There could be no question of the house or the land or both automatically reverting to the 1st respondent simply because the lease had expired and had not been renewed.

What then is the position of the 2nd respondent who alleged that he bought the property in dispute which was sold to him by the 1st respondent in fee simple absolute The contention of the appellant was that, apart from other things, he (appellant) was in possession of the property at the material time because the building was occupied by his (appellant’s) tenants. The occupation of a house by a tenant or tenants put there by a landlord is, in law. regarded as the occupation of the house by the landlord who puts the tenants there. See: Mogaji v. Cadbury Fry Export Ltd. (1972) 1 All NLR (Pt.1) 81 at p. 88. When the 1st respondent purported to sell the property in dispute to the 2nd respondent in fee simple absolute, the appellant was in possession of the property in dispute as a lessee whose lease had expired but who was holding over. The appellant was still in possession though his lease which had expired had not been renewed. In the circumstances, the appeal of the appellant succeeds. I allow the appeal and set aside the judgment of the High Court and of the Court of Appeal including the order for costs. For the avoidance of doubt:-

(1) I grant a declaration that the appellant is the owner of the building known as and called Plot 18, Block 256, Orije Layout, Port Harcourt or 61 Sangana Street or No. 61 Ikot Ekpene Street. Port Harcourt.

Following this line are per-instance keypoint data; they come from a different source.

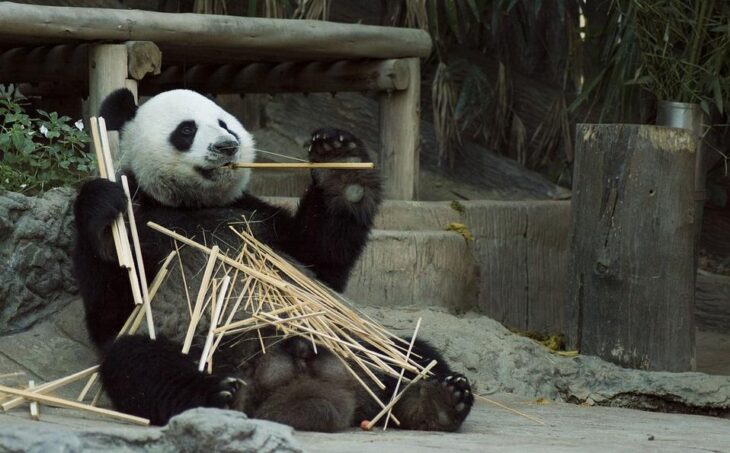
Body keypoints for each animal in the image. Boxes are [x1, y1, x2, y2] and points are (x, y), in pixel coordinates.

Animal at [72, 88, 473, 431]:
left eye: (224, 123)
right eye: (186, 130)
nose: (227, 146)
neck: (191, 204)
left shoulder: (257, 218)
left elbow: (321, 258)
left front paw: (340, 160)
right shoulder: (143, 221)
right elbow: (111, 309)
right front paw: (102, 205)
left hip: (352, 336)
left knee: (409, 352)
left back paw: (436, 399)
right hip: (207, 348)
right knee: (138, 363)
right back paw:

  1. I grant a declaration that the purported sale of the said property mentioned in paragraph (1) above, by the Ministry of Housing and Environment, Port Harcourt to the 2nd respondent without the consent of the appellant was unconstitutional, null and void and of no effect whatsoever.
  2. I make an order of injunction restraining the 2nd respondent from entering, trespassing or doing anything whatsoever on the said property which is against the proprietory interest of the appellant in the said property.
  3. N1,000 is awarded to the appellant as costs in this Court and N500.00 awarded to him as costs in the courts below.

S. M. A. BELGORE, J.S.C.: I had the privilege of reading in advance the judgment of my learned brother, Adio, J.S.C. and I agree with his conclusion based on his consideration of all the issues in this appeal. For the same reasons in the said judgment, I also allow the appeal with the consequential orders therein.